Dia tidak tahu motor siapa itu. Zaniar menenangkan degup jantungnya. Nafasnya
ditahan sejenak kemudian dihembuskannya perlahan. Ia ulangi sekali lagi.
Setelah nafasnya tenang ia melangkah perlahan menuju pintu rumahnya.
“Assalaamu’alaikum!”
Salamnya.
“Wa’alaikumussalam
…. “ Jawab salam orang-orang yang di dalam.
Zaniar melangkah
masuk. Gadis itu kaget melihat orang yang duduk sedang ditemui ibunya.
“Ustadz Hong!”
Pekiknya.
“Ya ini aku ……
baru pulang rupanya?” Tanya Ustadz Hong sambil tersenyum.
“Eeemm…. Iya
Ustadz. Saya tidak mengira Ustadz sampai ke sini …..”
“Kamu tidak
mengenali motorku di depan itu ?”
“Tidak Ustadz.”
“Pantas wajahmu
kaget begitu. Wah, rugi aku ……. “
“Rugi kenapa
Ustadz?”
“Ya rugi dong,
kamu tidak mengenal motorku ….. tapi aku malah sampai di rumahmu hihihi…….”
“Pasti Fathonah
atau Nurjanah yang memberi tahu .”
“Benar. Dari si
Nur itu ….”
Zaniar
benar-benar merasa kikuk didatangi guru mengajinya di Babussalam. Rasanya
sangat tidak pantas. Ia merasa malu. Dalam perasaannya tak banyak masalah yang
dikedepankan kepada orang lain, tetapi ia heran mengapa banyak orang yang
berinteraksi dengannya.
Setelah beberapa
jenak terdiam dalam duduknya, Ustadz Hong mendeham sambil memulai bicara.
“Niar, saya ke
sini bukan tanpa sebab. Ini darurat.”
“Ada masalah apa
lagi Ustadz?”
“Bukan masalah
besar, hanya saja panitia provinsi mengajukan persyaratan pengiriman peserta
lomba itu besok pagi.”
“Besok pagi?”
“Iya besok pagi,
ya setengah siang laaaah. Maksudnya kalau harus dikirim secepat itu, maka hari
harus ada kepastian.
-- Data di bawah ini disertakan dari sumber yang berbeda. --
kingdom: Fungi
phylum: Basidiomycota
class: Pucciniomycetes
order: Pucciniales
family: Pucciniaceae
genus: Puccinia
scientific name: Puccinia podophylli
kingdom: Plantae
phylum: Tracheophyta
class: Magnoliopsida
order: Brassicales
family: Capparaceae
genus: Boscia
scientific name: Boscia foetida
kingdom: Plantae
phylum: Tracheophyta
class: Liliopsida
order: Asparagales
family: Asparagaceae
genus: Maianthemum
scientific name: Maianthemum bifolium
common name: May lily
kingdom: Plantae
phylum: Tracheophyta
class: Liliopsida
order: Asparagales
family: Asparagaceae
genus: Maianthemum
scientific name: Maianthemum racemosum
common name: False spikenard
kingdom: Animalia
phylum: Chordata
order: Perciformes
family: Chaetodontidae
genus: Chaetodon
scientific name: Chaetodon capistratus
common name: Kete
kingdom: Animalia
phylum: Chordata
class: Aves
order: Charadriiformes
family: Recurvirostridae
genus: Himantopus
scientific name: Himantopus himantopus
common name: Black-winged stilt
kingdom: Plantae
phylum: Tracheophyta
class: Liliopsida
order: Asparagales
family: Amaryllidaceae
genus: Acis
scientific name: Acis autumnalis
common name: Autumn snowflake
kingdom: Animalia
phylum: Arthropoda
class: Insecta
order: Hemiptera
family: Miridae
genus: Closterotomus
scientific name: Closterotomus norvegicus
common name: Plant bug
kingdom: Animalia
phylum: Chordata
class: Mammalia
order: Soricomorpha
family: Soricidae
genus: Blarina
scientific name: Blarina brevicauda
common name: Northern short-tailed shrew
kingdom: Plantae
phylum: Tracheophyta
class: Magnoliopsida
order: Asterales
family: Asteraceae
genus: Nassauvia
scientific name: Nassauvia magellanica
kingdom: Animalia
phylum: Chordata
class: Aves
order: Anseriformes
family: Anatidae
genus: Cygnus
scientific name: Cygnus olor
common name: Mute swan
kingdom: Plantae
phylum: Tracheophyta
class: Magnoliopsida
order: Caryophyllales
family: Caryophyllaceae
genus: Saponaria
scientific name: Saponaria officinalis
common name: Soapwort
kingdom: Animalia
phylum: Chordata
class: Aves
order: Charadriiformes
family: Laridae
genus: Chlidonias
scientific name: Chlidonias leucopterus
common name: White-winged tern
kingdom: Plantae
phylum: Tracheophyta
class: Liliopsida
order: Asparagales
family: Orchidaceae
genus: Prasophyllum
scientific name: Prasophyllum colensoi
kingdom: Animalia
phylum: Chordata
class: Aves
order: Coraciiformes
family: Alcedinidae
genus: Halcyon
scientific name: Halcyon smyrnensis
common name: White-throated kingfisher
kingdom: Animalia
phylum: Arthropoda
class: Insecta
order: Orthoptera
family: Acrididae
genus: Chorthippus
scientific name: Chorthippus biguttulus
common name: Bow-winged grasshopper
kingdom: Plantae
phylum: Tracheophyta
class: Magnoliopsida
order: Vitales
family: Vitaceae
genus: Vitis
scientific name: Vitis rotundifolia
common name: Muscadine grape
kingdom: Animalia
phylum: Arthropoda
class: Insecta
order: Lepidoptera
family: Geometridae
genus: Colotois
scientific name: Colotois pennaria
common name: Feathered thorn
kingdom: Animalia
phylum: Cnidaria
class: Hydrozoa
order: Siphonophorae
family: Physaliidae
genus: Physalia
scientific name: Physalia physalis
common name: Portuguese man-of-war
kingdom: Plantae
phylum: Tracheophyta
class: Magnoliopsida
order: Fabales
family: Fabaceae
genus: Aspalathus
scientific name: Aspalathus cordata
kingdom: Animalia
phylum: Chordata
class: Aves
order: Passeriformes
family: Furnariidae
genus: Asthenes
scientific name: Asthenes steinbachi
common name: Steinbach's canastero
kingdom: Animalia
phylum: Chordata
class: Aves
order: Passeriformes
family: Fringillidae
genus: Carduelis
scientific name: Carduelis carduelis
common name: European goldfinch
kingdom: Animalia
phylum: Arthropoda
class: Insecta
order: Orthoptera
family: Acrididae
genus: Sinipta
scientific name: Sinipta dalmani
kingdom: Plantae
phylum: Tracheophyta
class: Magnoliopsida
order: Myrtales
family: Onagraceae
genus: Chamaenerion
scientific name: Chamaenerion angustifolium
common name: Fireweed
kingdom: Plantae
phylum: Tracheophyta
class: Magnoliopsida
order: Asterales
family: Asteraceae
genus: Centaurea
Sementara kamu belum memberi jawaban pasti, mau ikut apa
tidak, diijinkan ibumu apa tidak?”
“Oooohh……”
Zaniar mendesah sambil menyandarkan punggungnya ke kursi. Gadis itu diam
beberapa saat. Diliriknya ibunya.
“Pak Ustadz,
saya memang telah menyampaikan semuanya kepada ibu perihal turnamen silat itu. Tapi
terserah ibu ….. kalau ibu mengijinkan saya siap, kalau ibu tidak mengijinkan,
saya tidak mau Pak Ustadz…… silakan ibu…..”
“Bagaimana ibu?”
Tanya Ustadz Hong. Wartini diam sejenak ditanya demikian.
“Kamu sendiri
bagaimana Zan?”
“Terserah ibu……”
“Kok jadi ibu
yang bingung. Terserah Pak Ustadz saja ……”
“Kok jadi saya?”
“Terserah maunya
Pak Ustadz apa ……. “
“Ibu, sebelumnya
saya minta maaf. Tapi kalau memang ibu berpendapat demikian, ya saya akan
menjawab. Ibu, dan kamu Niar, tentu sudah dapat menimbang seberapa besar
harapan pesantren kepadamu, dengan saya datang ke sini …… kalau bukan karena
harapan besar, tidak mungkin pimpinan pesantren meminta saya datang ke sini.”
“Kalau begitu
saya ijinkan Zaniar menjadi wakil Babussalam.”
“Alhamdulillaaahh……”
Gumam Ustadz Hong dengan wajah memancarkan rona sukacita, “ …… terimakasih atas
ijin Ibu, mudah-mudahan semuanya akan bermanfaat.”
“Amin.”
Setelah beberapa
waktu mereka membicarakan hal lain-lain, Ustadz Hong berpamitan. Namun sebelum
melengkah pintu keluar, laki-laki itu berhenti dan menoleh kepada Wartini,
“Ibu ….. mmmmm…
bagaimana kalau untuk memudahkan komunikasi, Zaniar memiliki HP bu?”
“HP? Aaaah ….
saya rasa belum perlu. Benar, belum perlu.”
“Maaf Bu, anggap
ini fasilitas dari kami selaku lembaga, untuk atlit yang membawa nama
pesantren.”
“Maksudnya
pesantren akan memberi Zaniar HP, begitu?”
“Benar.”
“Bagaimana Zan?”
Tanya Wartini kepada anaknya. Zaniar menggeleng.
“Terimakasih.”
“Kalau mau, barangnya
ada di bagasi motor Niar …. “
“Tidak usah
Ustadz. Terimakasih ……” Zaniar tetap menolak.
Mendengar
jawaban tegas Zaniar, Ustadz Hong manggut-manggut. Laki-laki itu kemudian
berpamitan. Beberapa jenak kemudian deru motor itu meninggalkan halaman
menyusuri Gang Panday ke arah jalan raya. Zaniar dan ibunya saling
berpandangan. ***
(Bersambung)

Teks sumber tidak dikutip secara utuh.